The pangs of thy desolate mother to see; Thou wilt weep when the clank of my cold chain thou hearest,

And none but the guilty should mourn over me.

And yet I must wake thee—for while thou art weeping,

To calm thee, I stifle my tears for a while; But thou smilst in thy dreams, while thus placidly sleeping,

And oh! how it wounds me to gaze on thy smile! Alas! my sweet babe, with what pride had I pressed thee

To the bosom, that now throbs with terror and shame, If the pure tie of virtuous affection had blessed thee,

And hailed thee the heir of thy father's high name!
But now—with remorse that avails not-I mourn thee,

Forsaken and friendless as soon thou wilt be,
In a world if it cannot betray, that will scorn thee-

Avenging the guilt of thy mother on thee.
And when the dark thought of my fate shall awaken

The deep blush of shame on thy innocent cheek!
When by all but the God of the orphan forsaken,

A home and a father in vain thou shalt seek;
I know that the base world will seek to deceive thee,

With falsehood like that which thy mother beguiled;
Yet, lost and degraded—to whom can I leave thee?

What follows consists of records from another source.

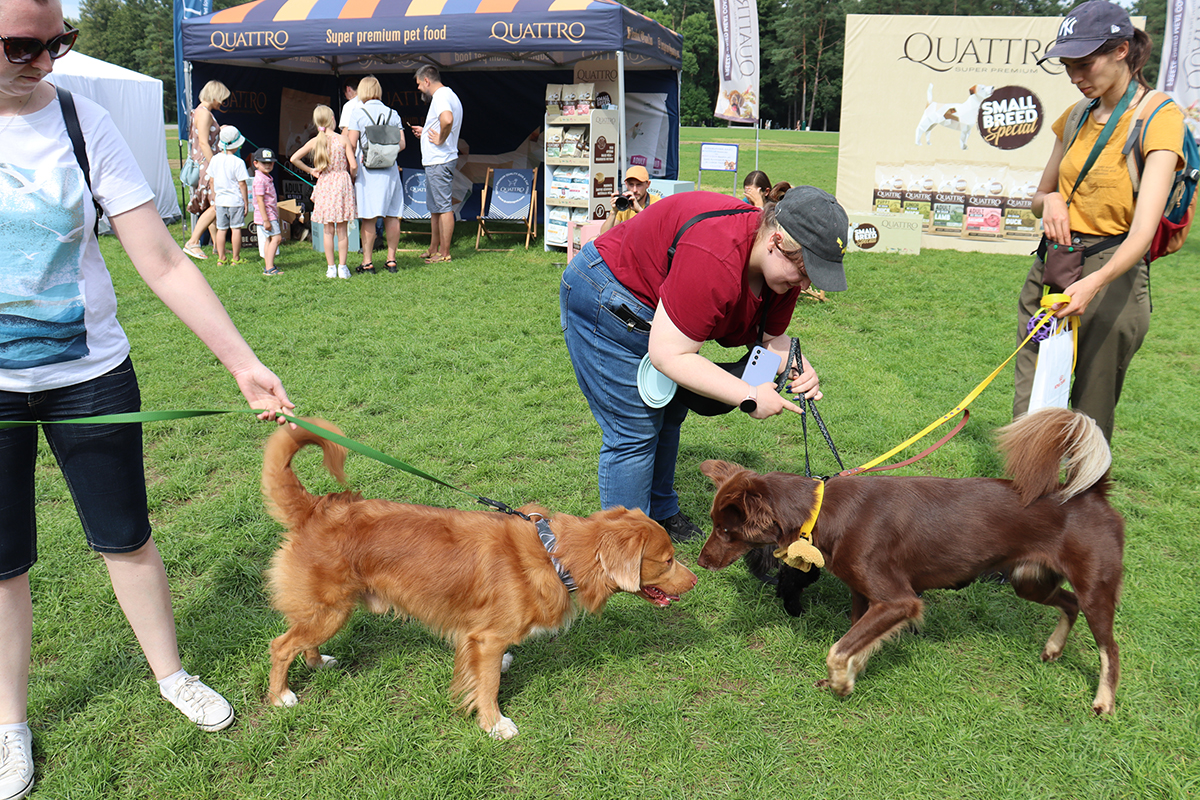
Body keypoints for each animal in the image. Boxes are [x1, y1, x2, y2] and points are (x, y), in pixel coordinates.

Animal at [262, 422, 696, 743]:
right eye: (668, 560)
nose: (695, 580)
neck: (553, 555)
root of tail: (317, 508)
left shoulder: (479, 637)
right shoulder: (486, 638)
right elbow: (487, 685)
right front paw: (494, 724)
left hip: (327, 611)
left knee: (302, 640)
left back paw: (318, 662)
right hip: (331, 611)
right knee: (281, 645)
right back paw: (281, 695)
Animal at [696, 410, 1123, 714]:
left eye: (725, 531)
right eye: (715, 525)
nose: (699, 562)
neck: (820, 512)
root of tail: (1090, 493)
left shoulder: (898, 599)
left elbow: (839, 648)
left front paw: (840, 683)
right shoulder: (864, 596)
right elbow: (853, 641)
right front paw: (847, 679)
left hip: (1095, 588)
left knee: (1110, 648)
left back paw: (1103, 702)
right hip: (1030, 580)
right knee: (1069, 604)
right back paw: (1052, 649)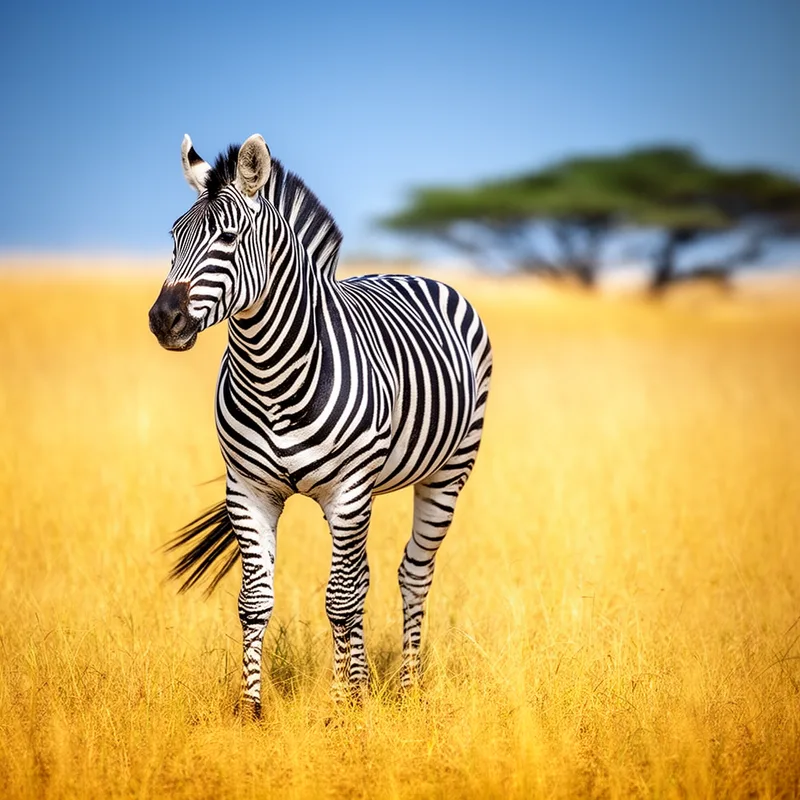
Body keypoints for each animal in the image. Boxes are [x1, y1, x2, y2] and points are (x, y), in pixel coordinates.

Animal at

O God of the fatherless! pity my child!



Dear as thou wert, and justly dear,

We will not weep for thee;
One thought shall check the starting tear

It is—that thou art free,
And thus shall Faith's consoling power

The tears of love restrain;
Oh! who that saw thy parting hour,

Could wish thee here again?
Triumphant in thy closing eye

The hope of glory shone,
Joy breathed in thine expiring sigh,

To think the fight was won.
Gently the passing spirit fled,

Sustained by grace divine:
Oh! may such grace on me be shed,

And make my end like thine!


Was born at a village in Ayrshire, A.D. 1799. The habits of reflection and study which he acquired in very early youth saved him from all dissipation and frivolity, but, unfortunately, strengthened his hereditary predisposition to consumptive disease. He was educated at the University of Glasgow; and in the year 1827, was admitted a licentiate to the Scottish Secession Church. In the same year he published his great work The Course of Time, but soon after its appearance, the fatal symptoms of rapid decline began to be developed, and he died September 15, 1827.

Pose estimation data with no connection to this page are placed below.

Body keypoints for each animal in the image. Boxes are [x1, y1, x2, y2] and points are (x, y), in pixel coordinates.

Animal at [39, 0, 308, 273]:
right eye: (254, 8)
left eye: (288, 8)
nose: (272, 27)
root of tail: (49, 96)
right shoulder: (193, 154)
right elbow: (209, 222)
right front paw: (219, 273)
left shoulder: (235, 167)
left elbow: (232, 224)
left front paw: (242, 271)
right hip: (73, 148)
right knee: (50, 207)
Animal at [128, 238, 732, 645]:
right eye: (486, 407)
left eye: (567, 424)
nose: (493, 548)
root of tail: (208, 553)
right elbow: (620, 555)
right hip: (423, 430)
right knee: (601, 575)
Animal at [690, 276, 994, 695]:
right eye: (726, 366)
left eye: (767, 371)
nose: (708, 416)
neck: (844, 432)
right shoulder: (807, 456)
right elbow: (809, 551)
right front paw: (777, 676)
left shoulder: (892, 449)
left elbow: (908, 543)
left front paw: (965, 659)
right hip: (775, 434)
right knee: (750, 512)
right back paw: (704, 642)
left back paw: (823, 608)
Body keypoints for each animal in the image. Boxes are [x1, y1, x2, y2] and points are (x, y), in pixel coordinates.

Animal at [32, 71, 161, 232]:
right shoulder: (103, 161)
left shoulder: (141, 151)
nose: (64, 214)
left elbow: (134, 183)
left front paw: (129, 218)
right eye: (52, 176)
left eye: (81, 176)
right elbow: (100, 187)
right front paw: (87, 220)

The Course of Time possesses passages that rank among the very best poetry of our language, but, as a whole, it is unequal; and some of the author's speculations on religious subjects are more rash and daring than the limited faculties of mortals should venture to indulge.



But there was one in folly further gone;
With eye awry, incurable, and wild,
The laughing-stock of devils and of men,
And by his guardian angel quite given up-
The Miser, who with dust inanimate
Held wedded intercourse. Ill-guided wretch!
Thou mightst have seen him at the midnight hour,
When good men slept, and in light winged dreams
Ascended up to God,-in wasteful hall,
With vigilance and fasting worn to skin
And bone, and wrapt in most debasing rags,-
Thou mightst have seen him bending o'er his heaps,
And holding strange communion with his gold;
And as his thievish fancy seemed to hear
The night-man's foot approach, startling alarmed,
And in his old, decrepit, withered hand,
That palsy shook, grasping the yellow earth
To make it sure.

Of all God made upright,
And in their nostrils breathed a living soul,
Most fallen, most prone, most earthy, most debased.
Of all that sold Eternity for Time,
None bargained on so easy terms with death.
Illustrious fool! Nay, most inhuman wretch!
He sat among his bags, and, with a look
Which Hell might be ashamed of, drove the poor
Away unalmsed; and ’midst abundance died
Sorest of evils!-died of utter want!